Grand Challenge Lecture: Future Capable — Learning for Life and Work in the 21st Century

Last month I delivered a ‘grand challenge’ public lecture at Queensland University of Technology. The Institute for Future Environments hosts these lectures, which, as you’d expect, are all about the big challenges facing humanity, from feeding the world’s booming population to managing scarce natural resources and reducing our carbon footprint. Over the years they’ve hosted people like Professor Federico Rosei from the University of Quebec, who presented on new technologies for energy sustainability, and Professor Kevin Burrage from Oxford University, talking about personalised medicine.

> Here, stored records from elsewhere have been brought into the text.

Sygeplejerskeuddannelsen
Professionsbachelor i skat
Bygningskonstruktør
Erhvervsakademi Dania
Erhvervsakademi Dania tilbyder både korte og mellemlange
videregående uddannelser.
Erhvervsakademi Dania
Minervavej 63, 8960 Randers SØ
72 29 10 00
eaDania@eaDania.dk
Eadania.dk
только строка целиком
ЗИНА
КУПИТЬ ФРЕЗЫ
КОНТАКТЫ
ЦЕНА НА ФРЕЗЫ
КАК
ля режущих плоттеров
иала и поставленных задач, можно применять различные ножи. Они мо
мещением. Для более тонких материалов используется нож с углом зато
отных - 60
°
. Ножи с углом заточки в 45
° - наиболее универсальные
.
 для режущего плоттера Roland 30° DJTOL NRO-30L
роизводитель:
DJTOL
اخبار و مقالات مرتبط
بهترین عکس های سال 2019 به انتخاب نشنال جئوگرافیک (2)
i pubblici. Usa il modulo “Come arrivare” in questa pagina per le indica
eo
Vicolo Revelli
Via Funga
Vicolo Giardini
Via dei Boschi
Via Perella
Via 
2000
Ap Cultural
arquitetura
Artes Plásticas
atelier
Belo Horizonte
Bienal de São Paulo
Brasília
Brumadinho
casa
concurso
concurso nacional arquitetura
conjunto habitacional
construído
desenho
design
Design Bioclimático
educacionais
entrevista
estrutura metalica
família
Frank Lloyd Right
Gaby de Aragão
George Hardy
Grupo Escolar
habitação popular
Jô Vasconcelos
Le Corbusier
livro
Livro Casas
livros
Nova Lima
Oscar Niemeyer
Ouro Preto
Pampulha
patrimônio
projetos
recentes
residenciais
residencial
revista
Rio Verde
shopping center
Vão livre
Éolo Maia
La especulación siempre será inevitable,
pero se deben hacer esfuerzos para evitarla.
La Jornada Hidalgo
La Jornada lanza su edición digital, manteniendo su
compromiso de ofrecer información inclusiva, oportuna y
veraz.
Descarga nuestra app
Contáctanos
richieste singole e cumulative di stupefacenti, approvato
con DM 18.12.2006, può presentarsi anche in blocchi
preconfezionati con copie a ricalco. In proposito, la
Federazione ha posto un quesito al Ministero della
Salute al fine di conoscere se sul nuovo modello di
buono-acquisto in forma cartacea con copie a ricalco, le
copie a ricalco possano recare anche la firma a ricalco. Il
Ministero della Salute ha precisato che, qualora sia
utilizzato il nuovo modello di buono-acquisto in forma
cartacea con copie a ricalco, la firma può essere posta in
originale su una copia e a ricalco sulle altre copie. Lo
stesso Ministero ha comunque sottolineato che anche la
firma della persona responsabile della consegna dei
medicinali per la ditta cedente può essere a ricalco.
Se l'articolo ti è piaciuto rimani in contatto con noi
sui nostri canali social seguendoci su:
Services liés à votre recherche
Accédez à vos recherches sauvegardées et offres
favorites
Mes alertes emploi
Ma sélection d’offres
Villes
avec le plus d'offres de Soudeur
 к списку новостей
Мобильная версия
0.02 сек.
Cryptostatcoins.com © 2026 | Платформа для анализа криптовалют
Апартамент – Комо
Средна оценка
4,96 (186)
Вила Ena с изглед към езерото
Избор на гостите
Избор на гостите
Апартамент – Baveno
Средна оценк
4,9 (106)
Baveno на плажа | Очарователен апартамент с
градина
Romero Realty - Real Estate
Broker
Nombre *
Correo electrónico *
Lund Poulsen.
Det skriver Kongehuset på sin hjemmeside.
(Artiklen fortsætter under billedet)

My lecture was (of course!) about why, given disruptive changes to the world of work, society, and education, we all need to be future capable, what future capability means, and how we can all learn to be future capable.

Here’s the abstract:

This presentation asks what it means to be capable in the context of a world of work and society undergoing massive disruptive change under the influence of digital technologies. It engages with the key shifts that are occurring to the labour market, work and careers, and explores the 21st century capabilities and skills that research suggests will be important to graduates’ productive participation in the years to come, including capabilities for complex problem solving and innovation, enterprise and career self-management, social network capabilities, and digital making skills. It suggests some key ways that universities can foster 21st century capabilities, and some strategies for building agile and dynamic educational institutions that are as ‘future capable’ as the graduates they produce.